While the net debt figure reduced from £113m to £105m over Q1 the fall in valuations over the same time period meant net debt was still high at 25% of NAV, as of the end of March.
But maturing unquoteds formed part of Stifel’s bull case for the investment trust and it also said the investment trust might be able to negotiate a long-term debt facility.
“The unquoteds are now maturing and the initial portfolio should be through the J-curve with scope for realisations as they mature. In a normal private equity type situation we would expect to see realisations from the more mature investments at gains above prior valuations.”
However, the analysts also noted some investments were of a venture capital nature, which may require further funding.

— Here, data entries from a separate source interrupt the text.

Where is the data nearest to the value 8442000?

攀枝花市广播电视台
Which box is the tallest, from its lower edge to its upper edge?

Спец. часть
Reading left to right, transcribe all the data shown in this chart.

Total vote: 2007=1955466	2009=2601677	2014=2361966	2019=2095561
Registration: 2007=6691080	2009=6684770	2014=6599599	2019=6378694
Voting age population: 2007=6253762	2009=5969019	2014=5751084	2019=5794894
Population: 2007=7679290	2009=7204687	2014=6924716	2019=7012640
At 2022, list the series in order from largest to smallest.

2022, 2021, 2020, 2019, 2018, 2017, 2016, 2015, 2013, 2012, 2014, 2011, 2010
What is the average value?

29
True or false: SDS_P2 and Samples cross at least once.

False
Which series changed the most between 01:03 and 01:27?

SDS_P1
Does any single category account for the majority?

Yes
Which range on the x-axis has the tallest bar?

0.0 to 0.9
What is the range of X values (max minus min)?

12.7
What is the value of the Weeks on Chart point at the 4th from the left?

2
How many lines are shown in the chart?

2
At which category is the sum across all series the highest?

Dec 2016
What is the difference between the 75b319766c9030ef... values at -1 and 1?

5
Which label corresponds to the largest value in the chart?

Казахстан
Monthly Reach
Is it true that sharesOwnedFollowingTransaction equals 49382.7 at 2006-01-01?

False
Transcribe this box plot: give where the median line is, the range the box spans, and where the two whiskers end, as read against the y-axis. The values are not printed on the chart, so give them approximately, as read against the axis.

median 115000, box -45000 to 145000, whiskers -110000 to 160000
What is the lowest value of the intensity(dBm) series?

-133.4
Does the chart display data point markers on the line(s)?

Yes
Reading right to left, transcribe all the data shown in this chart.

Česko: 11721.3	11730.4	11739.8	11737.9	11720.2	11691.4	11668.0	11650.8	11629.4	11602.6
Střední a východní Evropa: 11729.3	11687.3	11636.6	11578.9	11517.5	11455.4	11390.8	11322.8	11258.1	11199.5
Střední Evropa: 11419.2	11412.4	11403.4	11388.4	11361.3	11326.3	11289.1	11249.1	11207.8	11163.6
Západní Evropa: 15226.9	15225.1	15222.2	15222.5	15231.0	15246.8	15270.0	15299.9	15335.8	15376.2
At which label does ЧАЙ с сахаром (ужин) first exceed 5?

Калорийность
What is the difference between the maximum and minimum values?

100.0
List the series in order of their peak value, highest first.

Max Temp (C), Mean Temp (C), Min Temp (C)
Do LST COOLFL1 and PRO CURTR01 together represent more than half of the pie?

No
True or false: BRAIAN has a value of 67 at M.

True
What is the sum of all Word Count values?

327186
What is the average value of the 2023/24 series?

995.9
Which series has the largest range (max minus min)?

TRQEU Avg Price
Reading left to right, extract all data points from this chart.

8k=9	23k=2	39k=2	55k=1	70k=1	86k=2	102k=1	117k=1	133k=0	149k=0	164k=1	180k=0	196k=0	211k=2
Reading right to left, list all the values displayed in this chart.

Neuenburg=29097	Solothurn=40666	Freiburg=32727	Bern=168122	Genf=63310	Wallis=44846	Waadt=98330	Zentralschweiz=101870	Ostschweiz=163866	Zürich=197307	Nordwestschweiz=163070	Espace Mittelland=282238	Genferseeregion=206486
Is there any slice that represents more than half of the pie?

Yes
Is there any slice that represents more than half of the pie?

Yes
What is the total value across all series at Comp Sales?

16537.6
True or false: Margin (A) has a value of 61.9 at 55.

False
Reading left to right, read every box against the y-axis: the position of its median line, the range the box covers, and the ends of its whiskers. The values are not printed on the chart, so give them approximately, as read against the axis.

At the end of 2019, Schroders UK Public Private had outstanding commitments of £5.5m and a manager update in May revealed 28% of portfolio companies require further funding, although it also reiterated the trust would not be an endless source of funding. That same presentation revealed 40% of the portfolio was in companies that would benefit from the Covid-19 or remain resilient through the crisis.
Rutherford Health, Oxford Nanopore and Benevolent AI were spotlighted by the managers as companies that had indirectly or directly benefitted from the coronavirus.
Stifel remained positive on the Schroders team. “The level of reporting, portfolio disclosure and the willingness to do investor presentations is a significant improvement over that seen from Woodford Investment Management.”
The analysts concluded: “If we do start to see some positive newsflow on portfolio investments and realisations, we think there is scope for some recovery in the share price.”
In such a case the share price could rise to 38p, an increase of 22%.